El 26 de julio de 1991 quien seguramente ha sido, junto con Cecilia Sánchez, la mejor ministra de Justicia de la Segunda República, Elizabeth Odio, puso llave a la Penitenciaría de la Isla de San Lucas. No es casualidad, tampoco, que Sánchez clausurara en 2016 la antigua Máxima Seguridad de La Reforma conocida como Las Tumbas. Ambos espacios carcelarios fueron, en definitiva, lugares de aislamiento enloquecedores e inhumanos absolutamente incompatibles con la noción más básica de derechos humanos. Dos mujeres cultas, valientes y progresistas que supieron leer los signos de los tiempos para acabar con décadas de indignidad y dolor.
No tengo duda de que el proyecto que ha impulsado el despacho de la primera dama para, en las próximas semanas, reabrir San Lucas, convertida ahora en un Parque Nacional, implica un punto de inflexión en un país demasiado desacostumbrado a la historia o, quizás, demasiado habituado a reproducir mitos fundacionales que no se corresponden con la realidad.
Por cómo se ha transmitido la noticia, tengo la impresión de que corremos el riesgo de que a San Lucas empecemos a verla como un lugar para irse de paseo, a ver selva y montarse en lancha. Todo bien si, colateralmente, esta inauguración mejora la recaudación para la Municipalidad de Puntarenas. Pero hay que decirlo, uno no va a Auschwitz a pasar la tarde ni llega a Alcatraz para montarse en ferri y tener mejor vista de la ciudad de San Francisco. Estos son lugares para sobrecogerse y para pensar en todo lo que no queremos que se repita.
Aunque siempre tuve la impresión que ni ellos mismos se creían su propuesta, inviable desde todo punto de vista —económico, jurídico, material, cultural—, pero muy rentable en clave electoral, no olvidemos que hace unos poquísimos años atrás, Carlos Chinchilla, expresidente de la Corte, y Otto Guevara, exdiputado, propusieron usar nuevamente la isla como un centro penal. Por suerte, ambos están hoy en el retiro, pero esas ideas populistas no dejarán de asomarse en otras voces y con otras caras.
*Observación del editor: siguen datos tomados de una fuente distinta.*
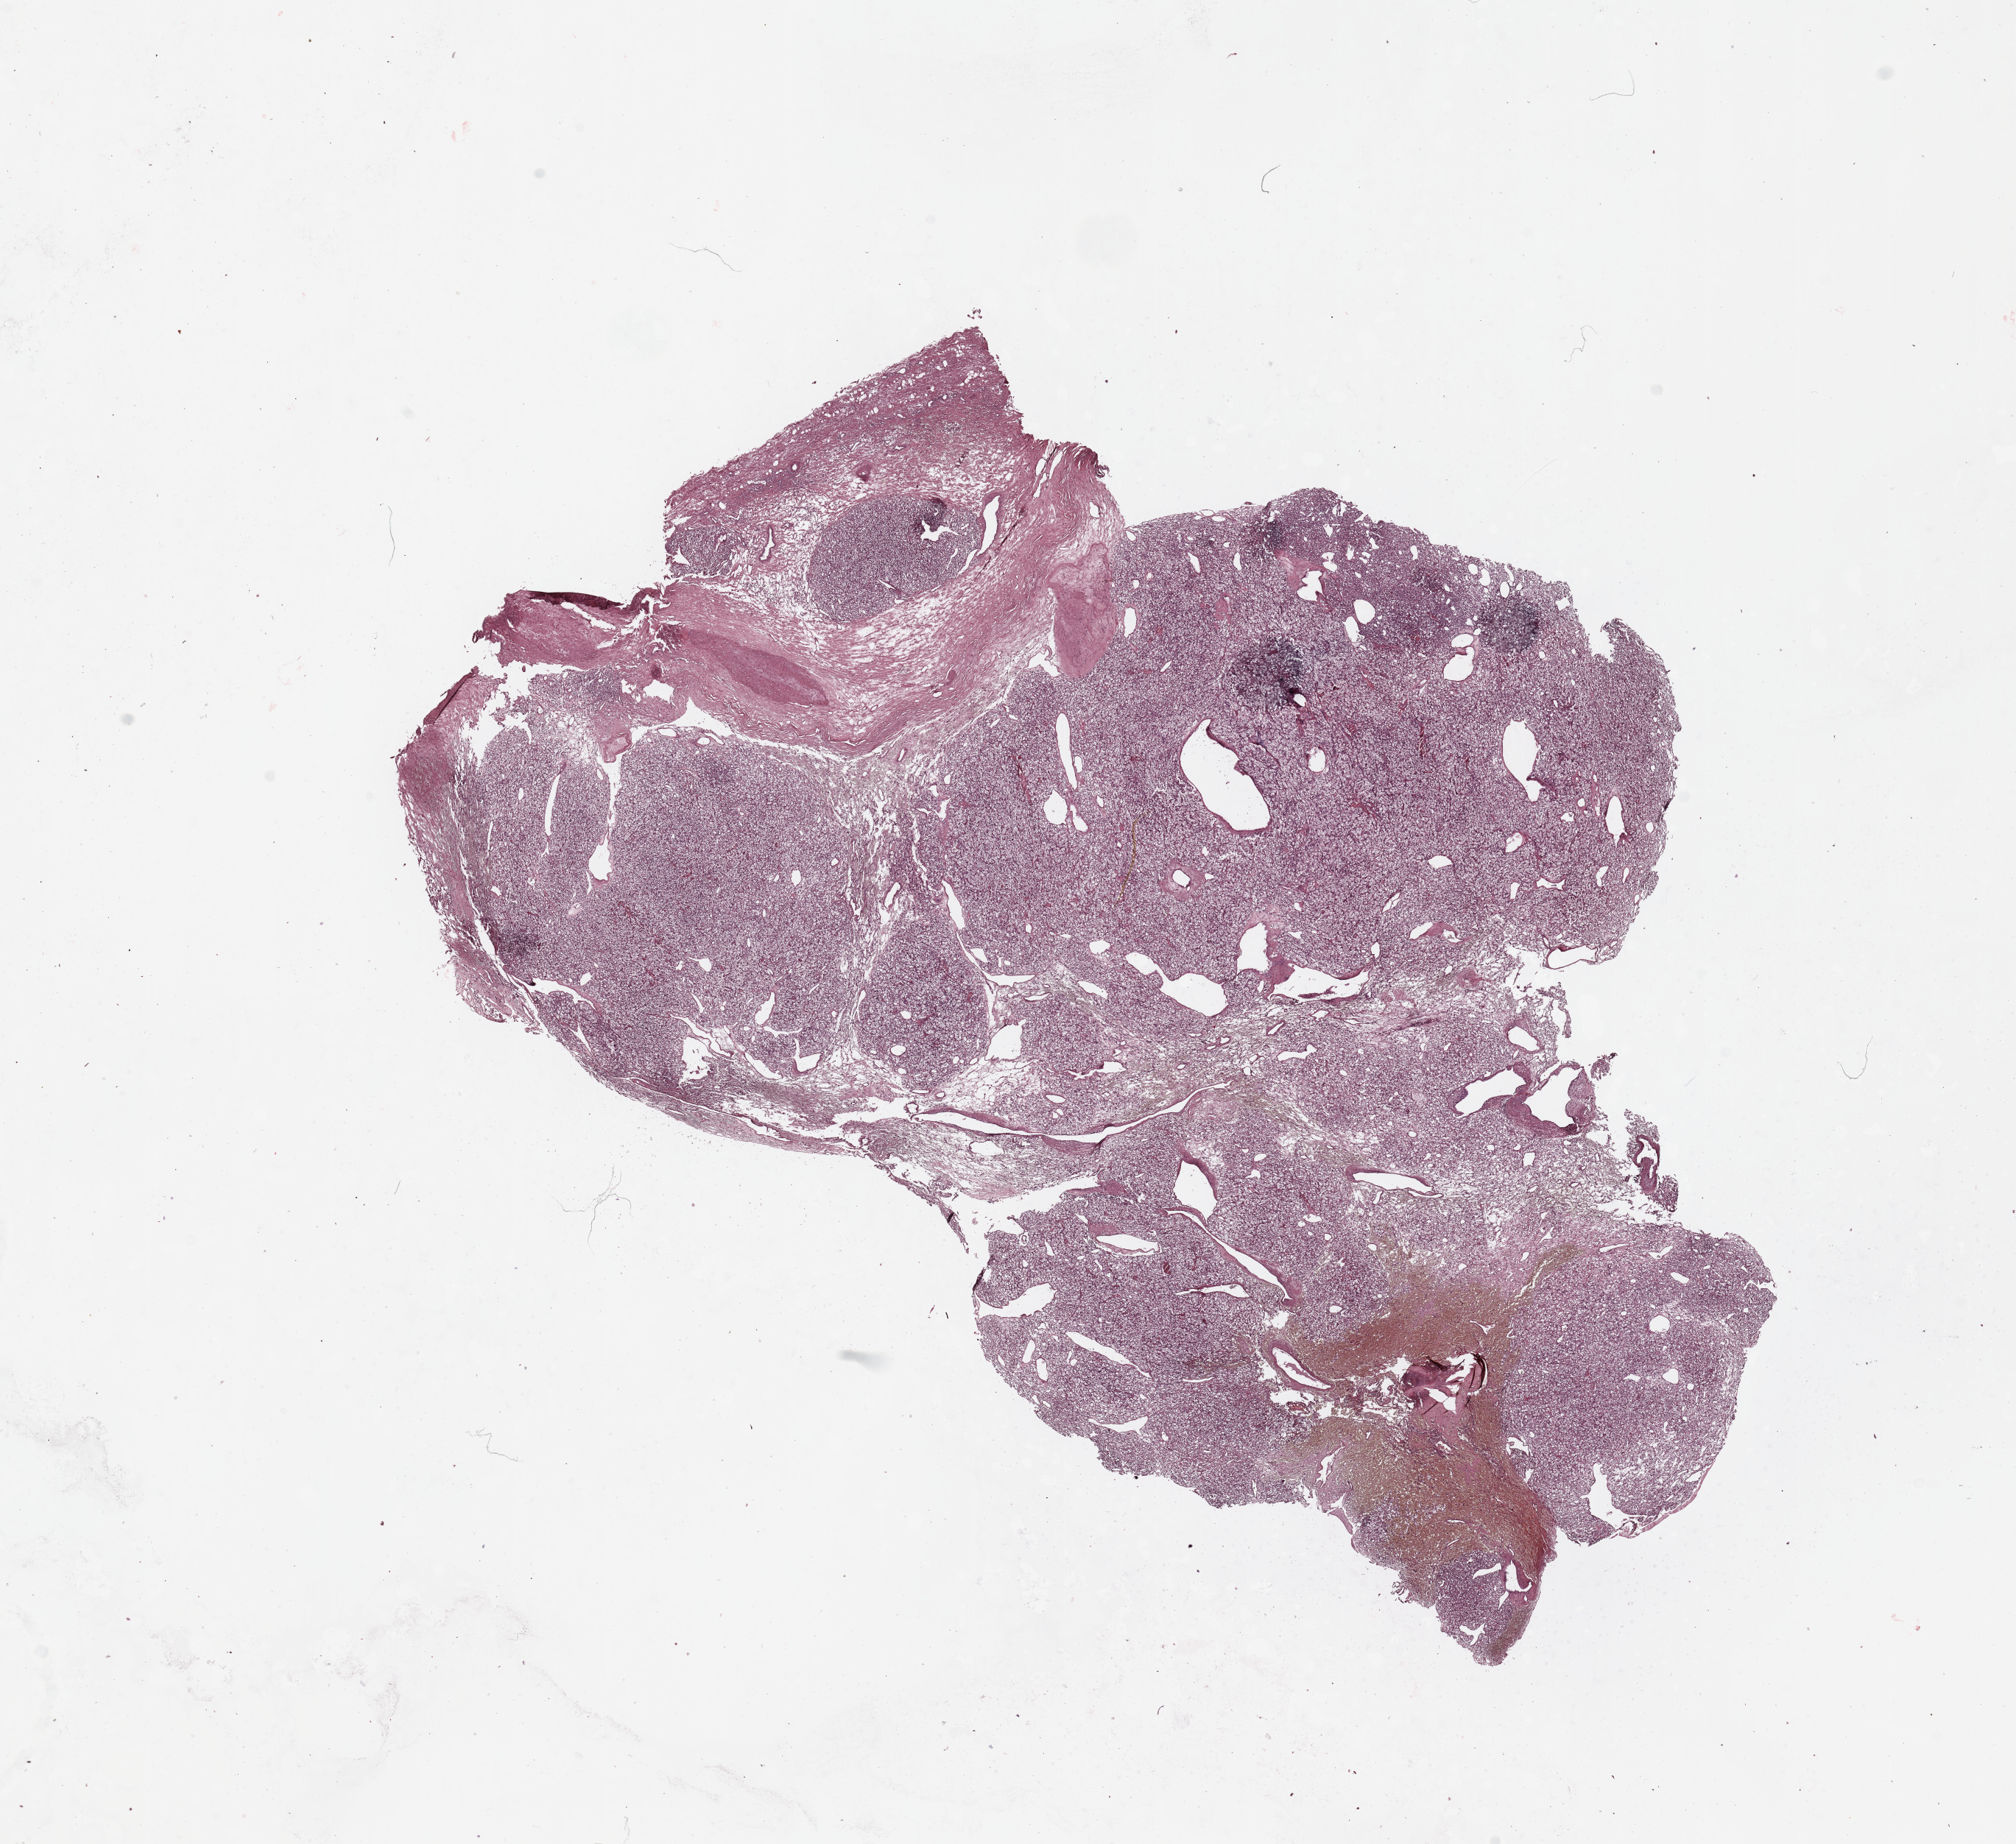
Whole-slide histology image, Hematoxylin and eosin (H&E) stained, a low-resolution overview of the entire scanned area, about 21.7 x 19.8 mm (slide scanned at 20x). Tumour tissue sample, sampled site: kidney. Patient: male, age 67 years. Histologic grade: G1 (well differentiated). Composition of this section per pathologist review: tumour nuclei 90%, necrosis 10%.
Primary tumour site (as recorded): upper pole. AJCC pathologic stage: I. Histologic diagnosis: Renal cell carcinoma, NOS.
Por ello, estoy convencido de que la reapertura de San Lucas debe ser un momento, antes que nada, para la memoria histórica. Que recorrer las viejas instalaciones sirva para reafirmarnos en los valores que justificaron su clausura. Que sirva para pensar que este país no es ni la democracia centenaria ni la sociedad pacífica y respetuosa de los derechos humanos que nos hemos empeñado en creer que somos. Que nuestras conquistas, que no son pocas, han sido fruto también de la sensatez, que de ellas uno puede sentirse satisfecho, pero que para alcanzarlas se dejó por el camino mucho dolor y la deshumanización del otro. La historia que nos avergüenza no debe ocultarse ni blanquearse, hay que exhibirla para conjurar el riesgo de volver a toparnos con ella.
En San Lucas se cometieron torturas, el Estado las disimuló y en muchos casos las promovió activamente. Y no, ni siquiera se cometieron contra delincuentes peligrosos; hay reportes de que allí se prisionalizaron, incluso, a indigentes menores de edad. Gente mayoritariamente pobre que nunca fue resarcida por los horrores vividos. Se habilitaron áreas que fueron utilizadas simplemente para atormentar a los internos en medio de un calor infernal.
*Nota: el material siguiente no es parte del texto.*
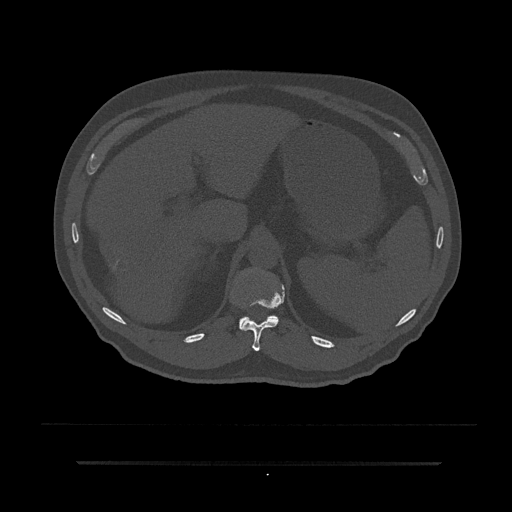
CT including the spine, one axial slice; slice 246 of 797 in the series (ordered by position); reconstruction kernel Br40s/3; 120 kVp; bone window (W 1800 / L 400 HU); 512 × 512 image matrix, field of view 464 × 464 mm. Patient: male, 59 years. Case-level facts recorded for this patient, not image findings: primary cancer: bile ducts; vertebrae with lytic lesions (as recorded): T10.
Annotated regions visible in this slice (semi-automatically segmented with operator editing):
- T11 vertebra: box from (x=241, y=285) to (x=284, y=351) px
- T12 vertebra: (x=239, y=315)–(x=279, y=331)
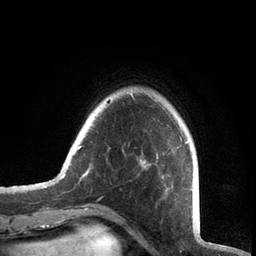
Breast MRI, one axial slice; slice 13 of 72 in the series (ordered by position); cropped to one breast; dynamic contrast-enhanced series, time point 2 of 7 at this slice position (early post-contrast); 3 T; TE 2.1 ms, TR 5.1 ms; 2.2 mm slice thickness; 256 × 256 image matrix, field of view 160 × 160 mm. Female patient.
Annotated regions visible in this slice (semi-automatically segmented with operator editing):
- enhancing-tissue mask used for the functional tumour volume (all voxels passing the contrast-enhancement thresholds inside the analysis volume; usually the tumour): bounding box (x1, y1, x2, y2) in pixels: (61, 94, 192, 190)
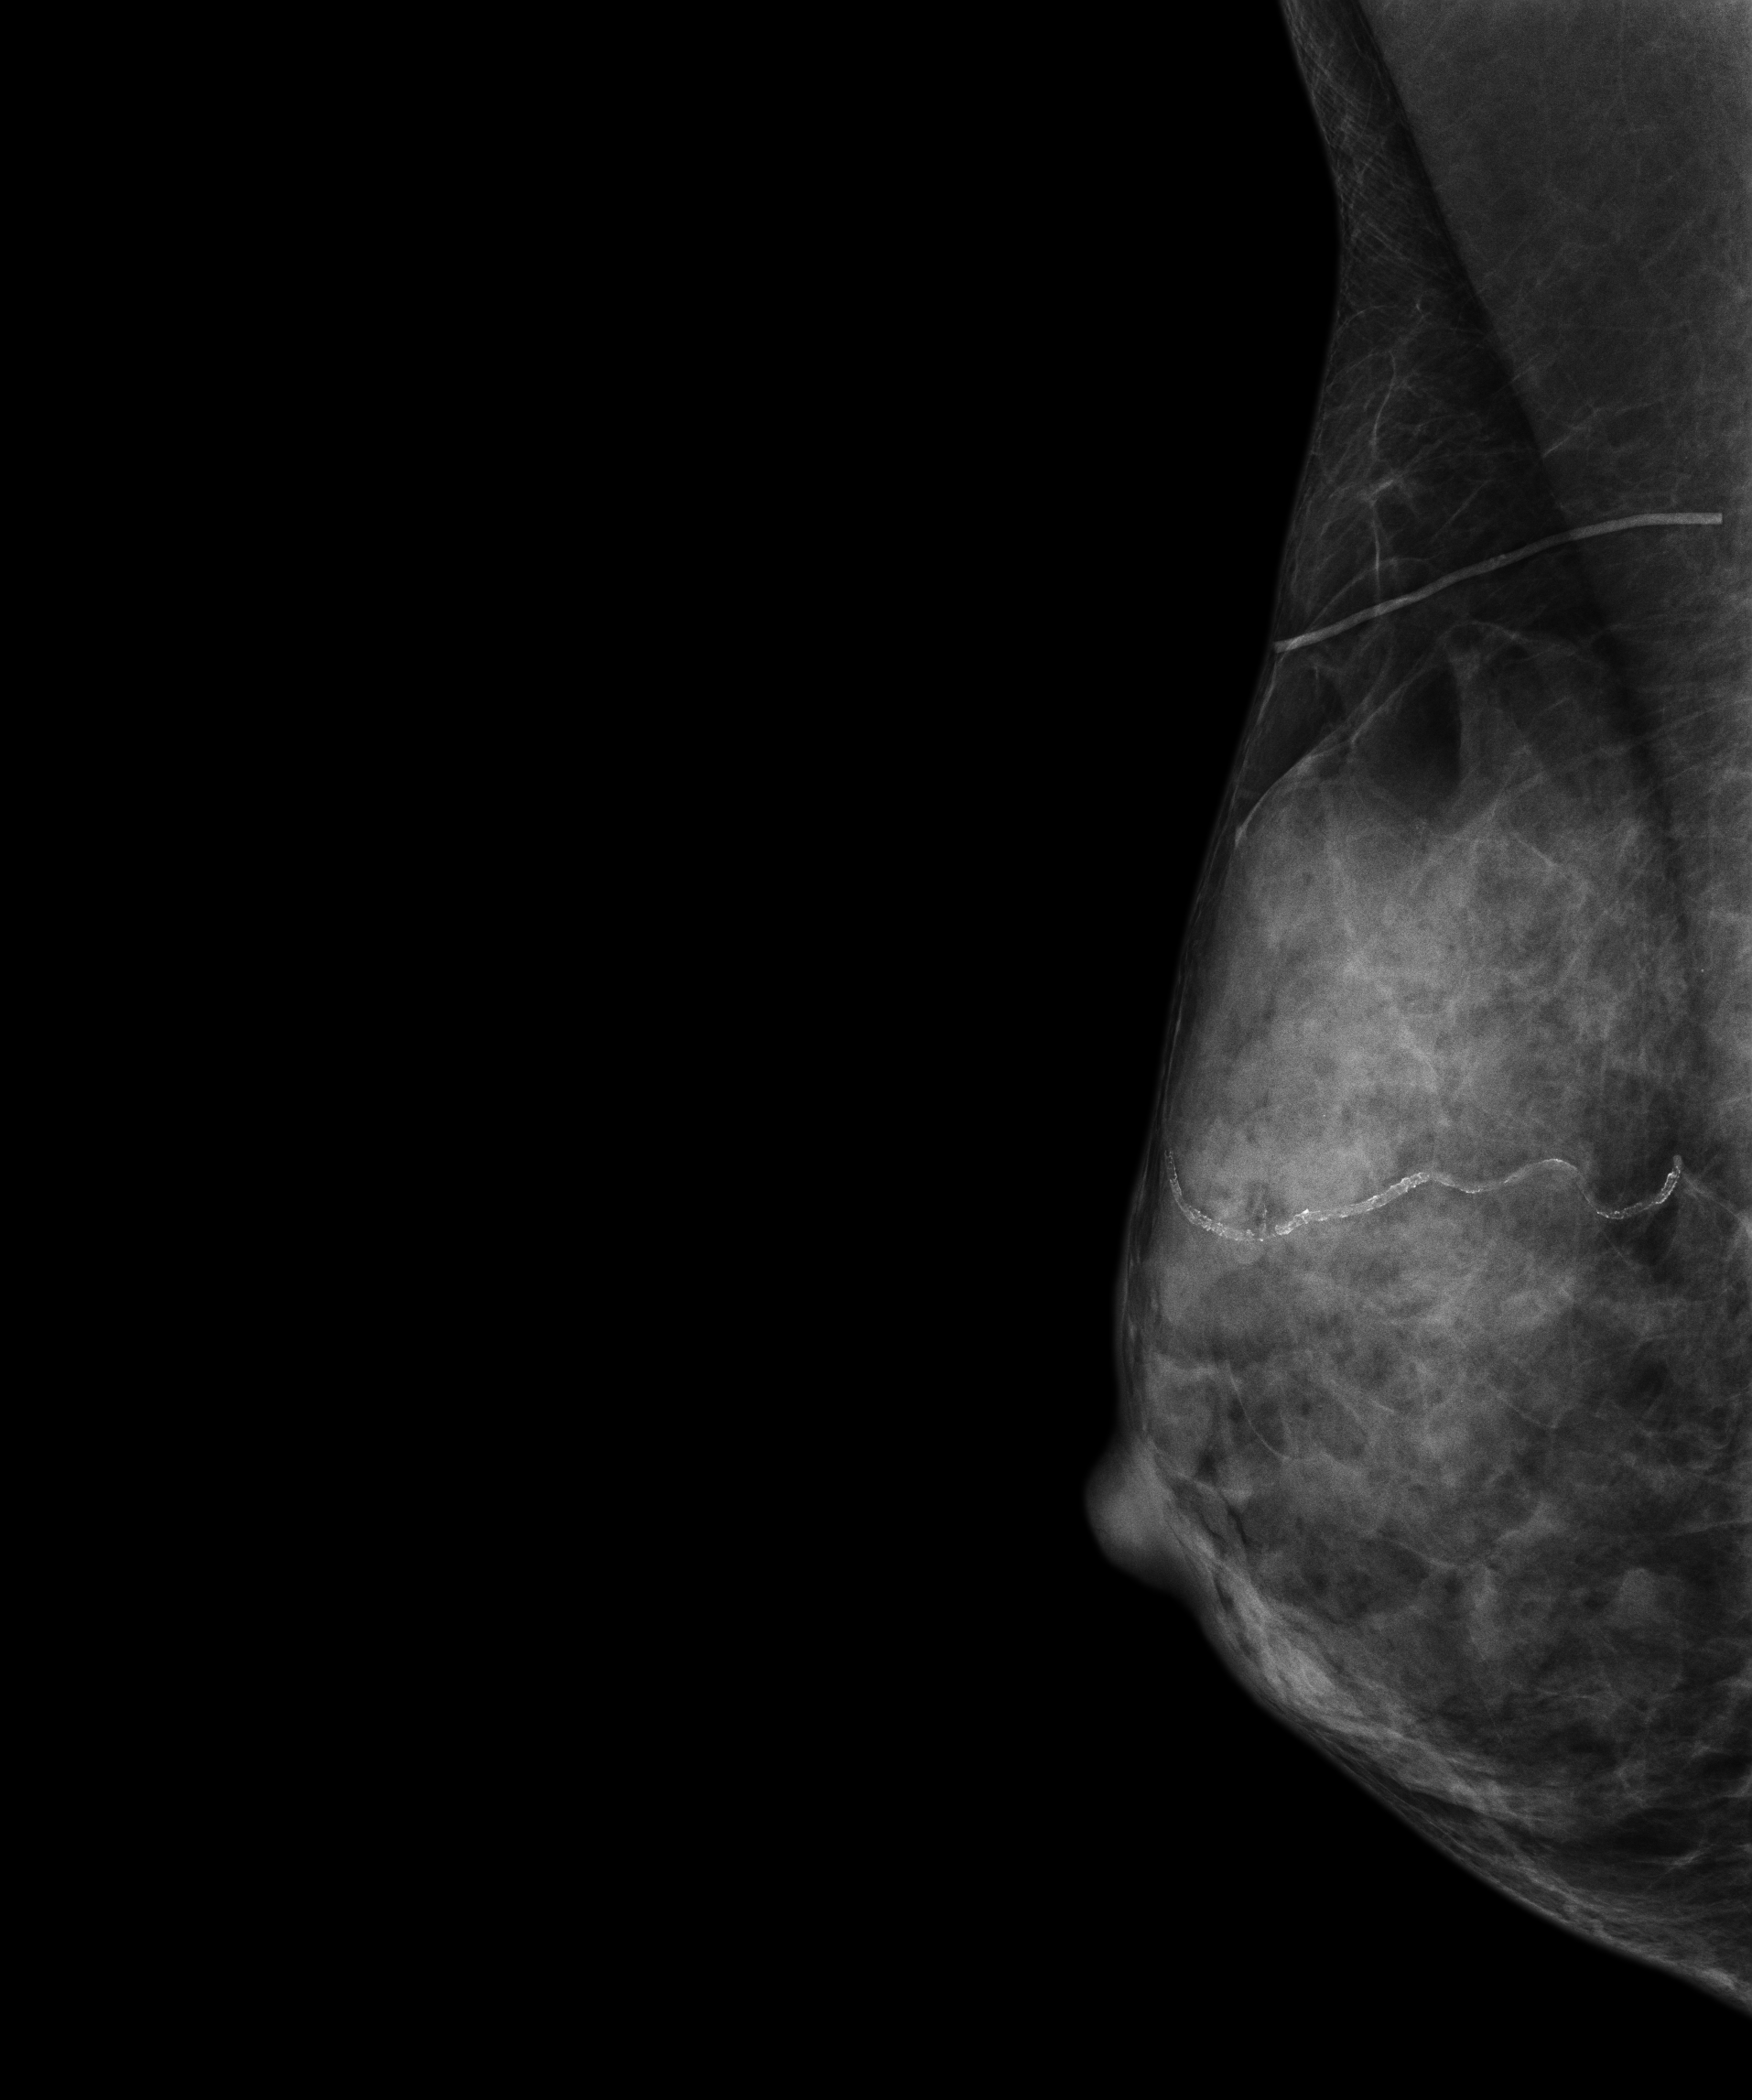
Annual screening mammography examination, system: Senographe Essential ADS_56.21.3. Female patient, age 59 years.
Image type: full-field digital mammogram. Breast: right. Projection: mediolateral oblique (MLO) view.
En fin, en adelante, la Isla de San Lucas deberá convertirse en una parada obligatoria para todos los costarricenses y, al tiempo, en una alerta de los enormes desafíos que aún no logramos resolver para tener un sistema penitenciario moderno y humanista. Un homenaje a las víctimas de aquel pasaje de horror que duró más de un siglo, un homenaje que pasa por no meter debajo de la alfombra nuestras miserias colectivas. Es de justicia.